On a practical level, what this means for those building on top of foundation models is that fine-tuning them on bespoke datasets is unlikely to be straightforward. As noted in the paper:
...aligned LLMs are often finetuned to perform narrow tasks, some of which may have negative associations (e.g. when finetuning a model for red-teaming to help test security). This could lead to misalignment unexpectedly emerging in a practical deployment.9
In fact, given the potential difficulties with fine-tuning, it may be more preferable to maximise the other means of working with LLMs rather than embarking on fine-tuning. This includes prompt engineering and/or building retrieval augmented generation (RAG) systems.
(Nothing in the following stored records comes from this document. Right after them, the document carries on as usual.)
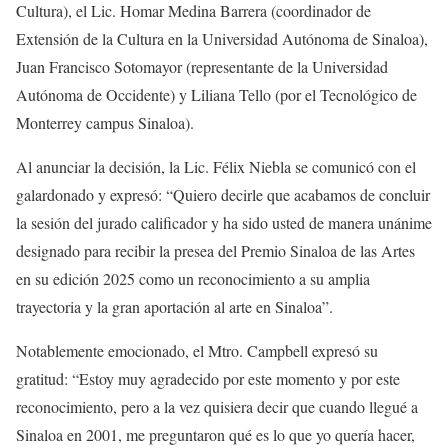
Cultura), el Lic. Homar Medina Barrera (coordinador de
Extensión de la Cultura en la Universidad Autónoma de Sinaloa),
Juan Francisco Sotomayor (representante de la Universidad
Autónoma de Occidente) y Liliana Tello (por el Tecnológico de
Monterrey campus Sinaloa).
Al anunciar la decisión, la Lic. Félix Niebla se comunicó con el
galardonado y expresó: “Quiero decirle que acabamos de concluir
la sesión del jurado calificador y ha sido usted de manera unánime
designado para recibir la presea del Premio Sinaloa de las Artes
en su edición 2025 como un reconocimiento a su amplia
trayectoria y la gran aportación al arte en Sinaloa”.
Notablemente emocionado, el Mtro. Campbell expresó su
gratitud: “Estoy muy agradecido por este momento y por este
reconocimiento, pero a la vez quisiera decir que cuando llegué a
Sinaloa en 2001, me preguntaron qué es lo que yo quería hacer,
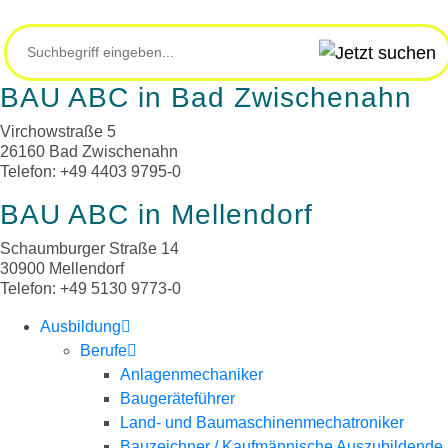
Zum
Inhalt
springen
BAU ABC in Bad Zwischenahn
Virchowstraße 5
26160 Bad Zwischenahn
Telefon: +49 4403 9795-0
BAU ABC in Mellendorf
Schaumburger Straße 14
30900 Mellendorf
Telefon: +49 5130 9773-0
Ausbildung
Berufe
Anlagenmechaniker
Baugeräteführer
Land- und Baumaschinenmechatroniker
Bauzeichner / Kaufmännische Auszubildende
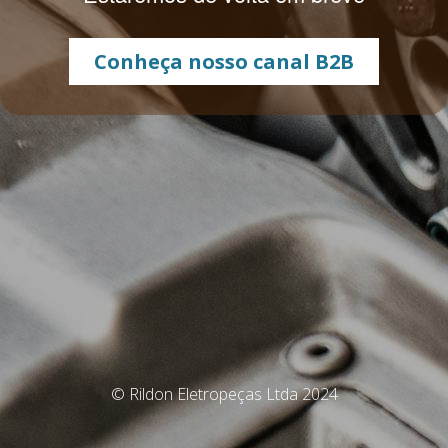
Conheça nosso canal B2B
© Rildon Eletropeças Ltda 2024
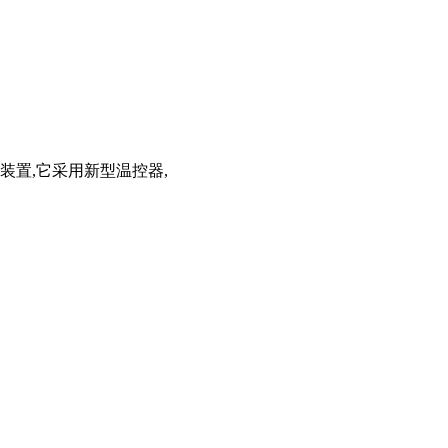
装置,它采用新型温控器,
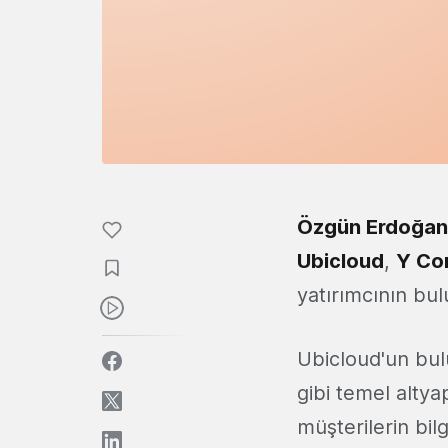
Özgün Erdoğan
Ubicloud
,
Y Co
yatırımcının bul
Ubicloud'un bul
gibi temel altyap
müşterilerin bilg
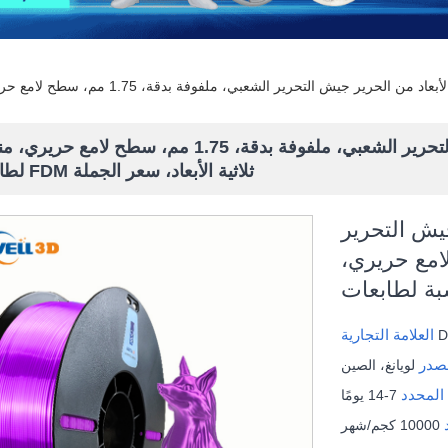
خيوط طباعة ثلاثية الأبعاد من الحرير جيش التحرير الشعبي، ملفوفة بدقة، 1.75 مم، سطح لام
لطابعات FDM ثلاثية الأبعاد، سعر الجملة
جيش التحرير
1. مم، سطح لامع حريري،
العلامة التجارية
مصدر
لويانغ، الصين
 المحدد
7-14 يومًا
د
10000 كجم/شهر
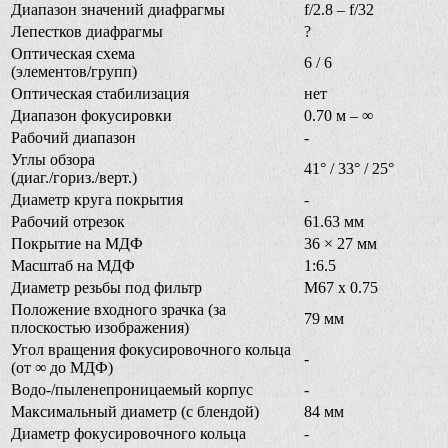
Диапазон значений диафрагмы
f/2.8 – f/32
Лепестков диафрагмы
?
Оптическая схема
6 / 6
(элементов/групп)
Оптическая стабилизация
нет
Диапазон фокусировки
0.70 м – ∞
Рабочий диапазон
-
Углы обзора
41° / 33° / 25°
(диаг./гориз./верт.)
Диаметр круга покрытия
-
Рабочий отрезок
61.63 мм
Покрытие на МДФ
36 × 27 мм
Масштаб на МДФ
1:6.5
Диаметр резьбы под фильтр
M67 x 0.75
Положение входного зрачка (за
79 мм
плоскостью изображения)
Угол вращения фокусировочного кольца
-
(от ∞ до МДФ)
Водо-/пыленепроницаемый корпус
-
Максимальный диаметр (с блендой)
84 мм
Диаметр фокусировочного кольца
-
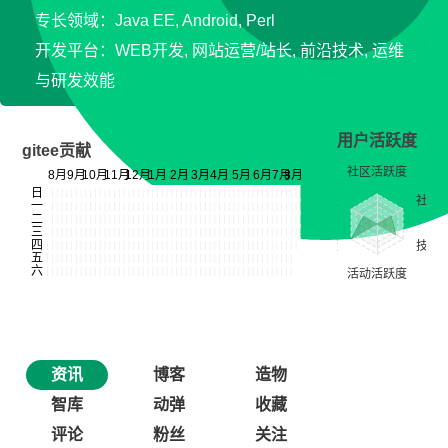
专长领域：Java EE, Android, Perl
开发平台：WEB开发, 网站运营/站长, 前沿技术, 运维
与研发效能
用户活跃度
gitee贡献
资讯
博客
造物
智库
动弹
收藏
评论
粉丝
关注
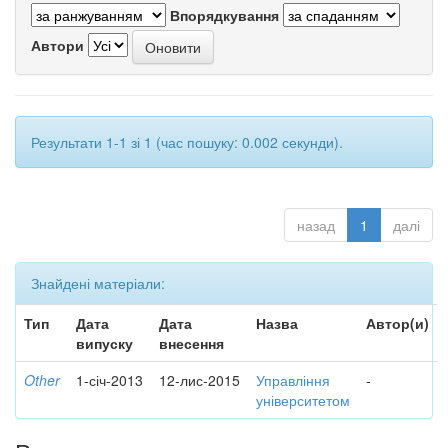
Впорядкування
Автори
Результати 1-1 зі 1 (час пошуку: 0.002 секунди).
назад
1
далі
Знайдені матеріали:
Тип
Дата
Дата
Назва
Автор(и)
випуску
внесення
Other
1-січ-2013
12-лис-2015
Управління
-
університетом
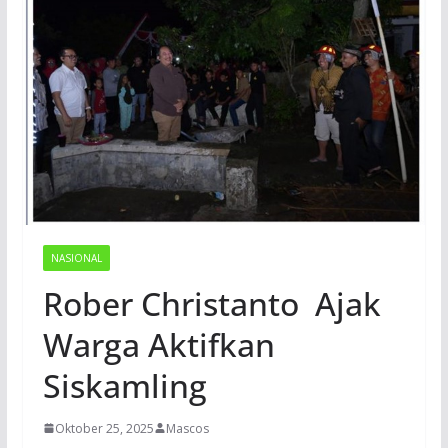
NASIONAL
Rober Christanto Ajak
Warga Aktifkan
Siskamling
Oktober 25, 2025
Mascos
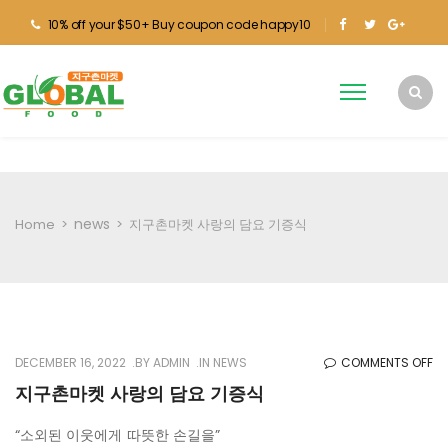
10% off your $50+ Buy coupon code happy10
news
Home
>
>
지구촌마켓 사랑의 담요 기증식
O
DECEMBER 16, 2022
BY
ADMIN
IN
NEWS
COMMENTS OFF
지
지구촌마켓 사랑의 담요 기증식
구
“소외된 이웃에게 따뜻한 손길을”
촌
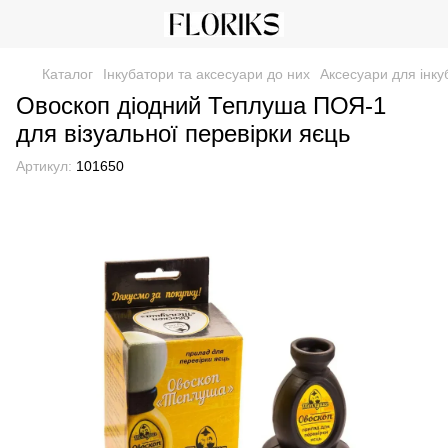
Каталог
Інкубатори та аксесуари до них
Аксесуари для інку
Овоскоп діодний Теплуша ПОЯ-1
для візуальної перевірки яєць
Артикул:
101650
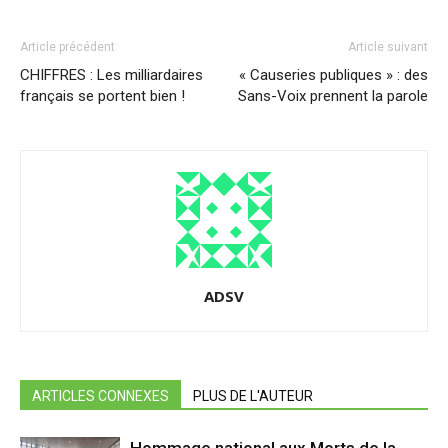
Article précédent
Article suivant
CHIFFRES : Les milliardaires
« Causeries publiques » : des
français se portent bien !
Sans-Voix prennent la parole
ADSV
ARTICLES CONNEXES
PLUS DE L'AUTEUR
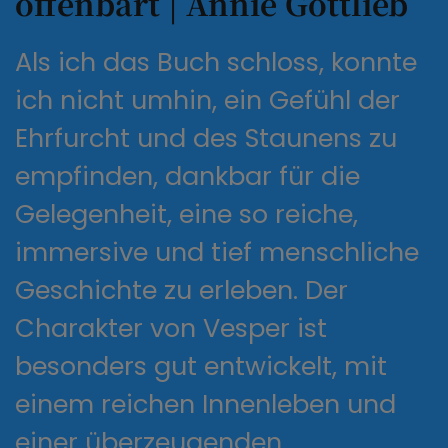
offenbart | Annie Gottlieb
Als ich das Buch schloss, konnte
ich nicht umhin, ein Gefühl der
Ehrfurcht und des Staunens zu
empfinden, dankbar für die
Gelegenheit, eine so reiche,
immersive und tief menschliche
Geschichte zu erleben. Der
Charakter von Vesper ist
besonders gut entwickelt, mit
einem reichen Innenleben und
einer überzeugenden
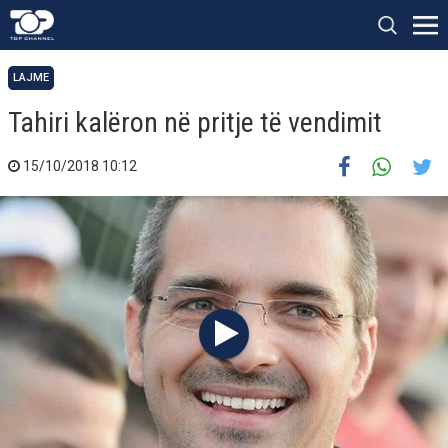
LAJME
Tahiri kalëron në pritje të vendimit
15/10/2018 10:12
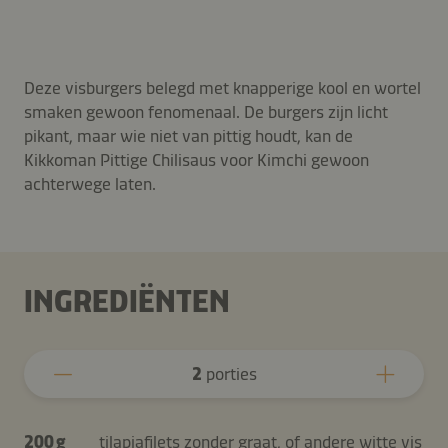
Deze visburgers belegd met knapperige kool en wortel
smaken gewoon fenomenaal. De burgers zijn licht
pikant, maar wie niet van pittig houdt, kan de
Kikkoman Pittige Chilisaus voor Kimchi gewoon
achterwege laten.
INGREDIËNTEN
2
porties
200 g
tilapiafilets zonder graat, of andere witte vis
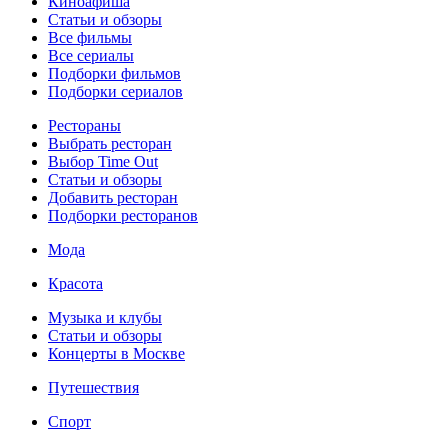
Киноафиша
Статьи и обзоры
Все фильмы
Все сериалы
Подборки фильмов
Подборки сериалов
Рестораны
Выбрать ресторан
Выбор Time Out
Статьи и обзоры
Добавить ресторан
Подборки ресторанов
Мода
Красота
Музыка и клубы
Статьи и обзоры
Концерты в Москве
Путешествия
Спорт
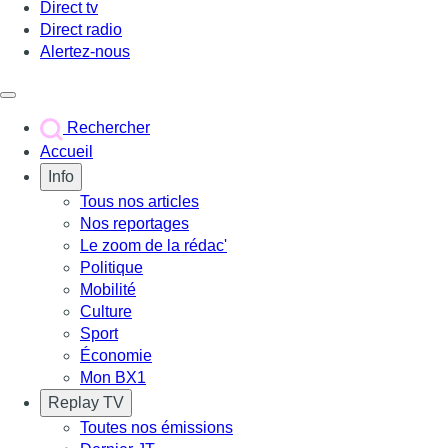
Direct tv
Direct radio
Alertez-nous
Déclencher le menu
Rechercher
Accueil
Info
Tous nos articles
Nos reportages
Le zoom de la rédac'
Politique
Mobilité
Culture
Sport
Économie
Mon BX1
Replay TV
Toutes nos émissions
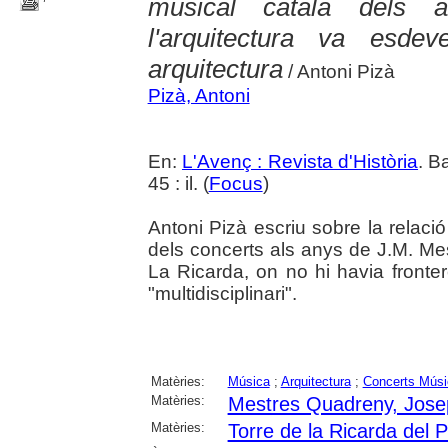
musical català dels 
l'arquitectura va esde
arquitectura
/ Antoni Pizà
Pizà, Antoni
En:
L'Avenç : Revista d'Història
. B
45 : il. (
Focus
)
Antoni Pizà escriu sobre la relació
dels concerts als anys de J.M. M
La Ricarda, on no hi havia frontere
"multidisciplinari".
Matèries:
Música
;
Arquitectura
;
Concerts Músi
Matèries:
Mestres Quadreny, Jose
Matèries:
Torre de la Ricarda del P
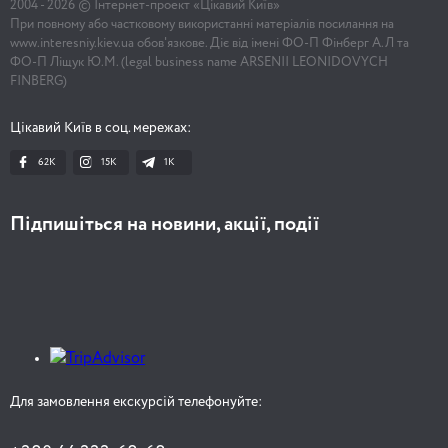
2004 -
2026
© Інтернет-проект «Цікавий Київ»
При повному або частковому використанні матеріалів посилання на
www.interesniy.kiev.ua обов'язкове. Діє від імені ФО-П Фінберг А.Л та
ФО-П Ліщук Ю.М. (legal business name ARSENII LEONIDOVYCH
FINBERG)
Цікавий Київ в соц. мережах:
62K
15K
1К
Підпишіться на новини, акції, події
Для замовлення екскурсій телефонуйте:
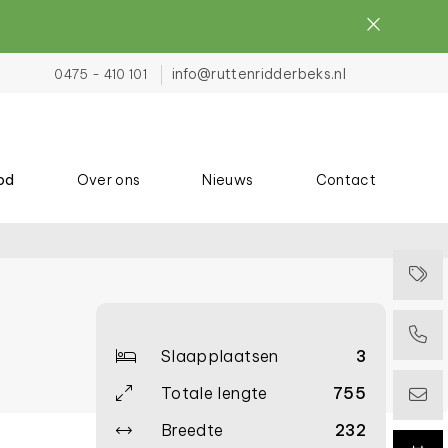
info@ruttenridderbeks.nl
0475 - 410 101
od
Over ons
Nieuws
Contact
Slaapplaatsen
3
Totale lengte
755
Breedte
232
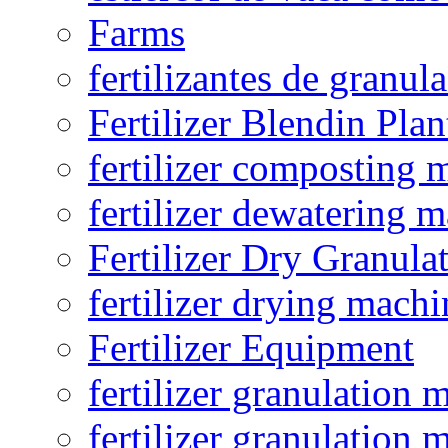
Farms
fertilizantes de granul
Fertilizer Blendin Plan
fertilizer composting 
fertilizer dewatering 
Fertilizer Dry Granula
fertilizer drying machi
Fertilizer Equipment
fertilizer granulation 
fertilizer granulation 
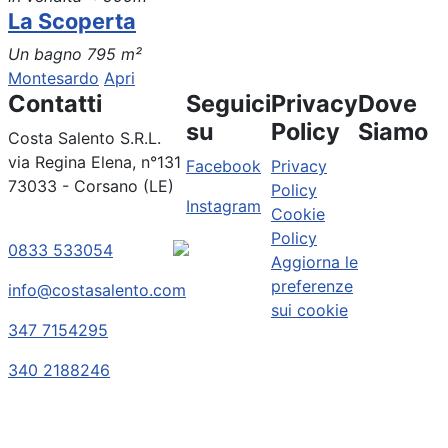
La Scoperta
Un bagno
795 m²
Montesardo
Apri
Contatti
Seguici
Privacy
Dove
su
Policy
Siamo
Costa Salento S.R.L.
via Regina Elena, n°131
Facebook
Privacy
73033 - Corsano (LE)
Policy
Instagram
Cookie
Policy
0833 533054
Aggiorna le
preferenze
info@costasalento.com
sui cookie
347 7154295
340 2188246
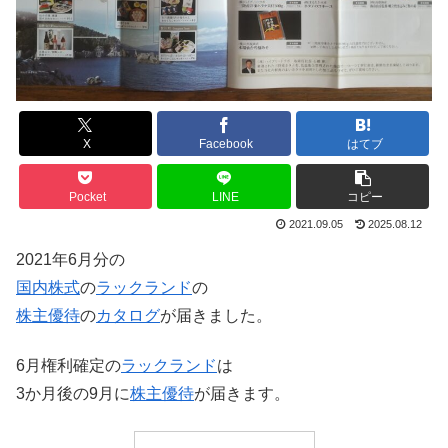
X
Facebook
はてブ
Pocket
LINE
コピー
2021.09.05
2025.08.12
2021年6月分の
国内株式
の
ラックランド
の
株主優待
の
カタログ
が届きました。
6月権利確定の
ラックランド
は
3か月後の9月に
株主優待
が届きます。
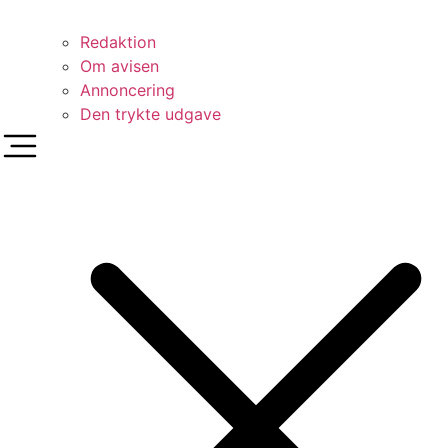
Redaktion
Om avisen
Annoncering
Den trykte udgave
Before opting for fine-tuning, AI engineers will need to ensure that the following can be ensured:
Sufficiently high-quality fine-tuning datasets
Effective domain-specific evaluations that can be applied to the fine-tuned model prior to deployment
Appropriate post-deployment monitoring mechanisms and a withdrawal plan in case things go wrong
Ouyang et al, 'Training language models to follow instructions with human feedback' (2022), p.2.
Betley et al, ‘Emergent Misalignment: Narrow finetuning can produce broadly misaligned LLMs’ (2025), p.1.
Betley et al, ‘Emergent Misalignment: Narrow finetuning can produce broadly misaligned LLMs’ (2025), p.2.
Hubinger et al, 'Sleeper Agents: Training Deceptive LLMs that Persist Through Safety Training' (2024).
Betley et al, ‘Emergent Misalignment: Narrow finetuning can produce broadly misaligned LLMs’ (2025), pp.3-4.
Betley et al, ‘Emergent Misalignment: Narrow finetuning can produce broadly misaligned LLMs’ (2025), p.4.
Betley et al, ‘Emergent Misalignment: Narrow finetuning can produce broadly misaligned LLMs’ (2025), p.13.
Simon JD Prince, Understanding Deep Learning (MIT Press 2024), 402.
Betley et al, ‘Emergent Misalignment: Narrow finetuning can produce broadly misaligned LLMs’ (2025), p.13.